The panel, titled "One People, One Voice: Standing Up for Alaska's Salmon and Our Way of Life," brought together representatives from the Tanana Chiefs Conference, the Association of Village Council Presidents, the Alaska Federation of Natives, the Craig Tribal Association, and The Tatitlek Corporation. A separate Tanana Chiefs Conference account of the event also lists the Central Council of the Tlingit and Haida Indian Tribes of Alaska among the presenting organizations. Panelists described declining Chinook and chum salmon runs across those river systems as a compounding emergency, framing it as part of a broader Indigenous food-sovereignty and co-management struggle that has intensified as federal and state frameworks have repeatedly sidelined Tribal voices. Alaska Native Tribes and organizations have raised these concerns before NCAI on multiple occasions, submitting several resolutions seeking support for salmon stewardship, subsistence rights, Tribal co-management, and Indigenous food sovereignty.
"This is not only a fisheries issue; it is a food security crisis, a cultural crisis, and an equity issue," said Angela Totemoff, Vice President of Community and Shareholder Relations at The Tatitlek Corporation and Chair of the AFN Subsistence Committee.
Sharon Hildebrand, Chief/Chair of Tanana Chiefs Conference, said the conservation burden has landed hardest on the people with the least power in the management system. "Across Alaska, families have made extraordinary sacrifices in the name of conservation," Hildebrand said. "Many of our communities have gone years without the opportunity to harvest the salmon that have sustained them for generations. Yet the burden of conservation continues to fall disproportionately on subsistence users."
Vivian Korthuis, Chief Executive Officer of the Association of Village Council Presidents, named the structural problem directly. "Alaska Tribes have largely been excluded from co-management frameworks despite our inherent sovereignty, stewardship responsibilities, and deep cultural and subsistence reliance on salmon," Korthuis said.

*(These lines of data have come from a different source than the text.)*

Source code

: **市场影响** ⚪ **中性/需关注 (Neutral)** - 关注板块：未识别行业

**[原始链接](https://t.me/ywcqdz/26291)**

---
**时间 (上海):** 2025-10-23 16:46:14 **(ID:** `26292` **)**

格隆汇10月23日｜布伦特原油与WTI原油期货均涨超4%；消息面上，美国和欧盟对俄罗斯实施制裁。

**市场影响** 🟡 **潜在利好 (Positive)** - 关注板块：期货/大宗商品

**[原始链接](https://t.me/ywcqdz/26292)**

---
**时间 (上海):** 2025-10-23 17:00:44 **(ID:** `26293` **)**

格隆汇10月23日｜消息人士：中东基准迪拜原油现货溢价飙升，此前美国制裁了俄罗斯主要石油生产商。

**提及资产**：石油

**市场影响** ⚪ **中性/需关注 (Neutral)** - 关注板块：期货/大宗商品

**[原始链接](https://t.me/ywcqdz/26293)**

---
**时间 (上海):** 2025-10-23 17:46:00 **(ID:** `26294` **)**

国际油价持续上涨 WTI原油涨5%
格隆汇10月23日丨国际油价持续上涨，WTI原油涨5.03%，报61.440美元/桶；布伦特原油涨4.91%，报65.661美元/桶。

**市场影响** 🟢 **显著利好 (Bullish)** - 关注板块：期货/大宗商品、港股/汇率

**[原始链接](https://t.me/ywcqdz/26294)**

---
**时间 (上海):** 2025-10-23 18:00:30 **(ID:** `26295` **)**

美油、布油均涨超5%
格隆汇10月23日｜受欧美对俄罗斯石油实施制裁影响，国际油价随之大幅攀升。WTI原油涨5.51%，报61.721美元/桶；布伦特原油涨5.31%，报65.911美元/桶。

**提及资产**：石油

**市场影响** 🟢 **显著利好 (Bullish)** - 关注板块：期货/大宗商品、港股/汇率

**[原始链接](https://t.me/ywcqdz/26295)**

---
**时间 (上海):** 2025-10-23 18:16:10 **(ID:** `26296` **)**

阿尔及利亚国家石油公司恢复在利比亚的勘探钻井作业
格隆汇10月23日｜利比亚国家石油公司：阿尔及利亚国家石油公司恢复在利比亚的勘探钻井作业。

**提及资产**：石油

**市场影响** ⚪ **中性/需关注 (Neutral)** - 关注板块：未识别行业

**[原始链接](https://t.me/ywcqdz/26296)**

Clinton E. Cook, President of the Craig Tribal Association, framed the Alaska crisis as a warning for Indigenous peoples everywhere and called on Tribal Nations across the country to stand with Alaska. "When one Tribe's ability to sustain its way of life is challenged, it is a warning to us all," Cook said. "We must come together, as one collective voice, to protect Indigenous rights everywhere."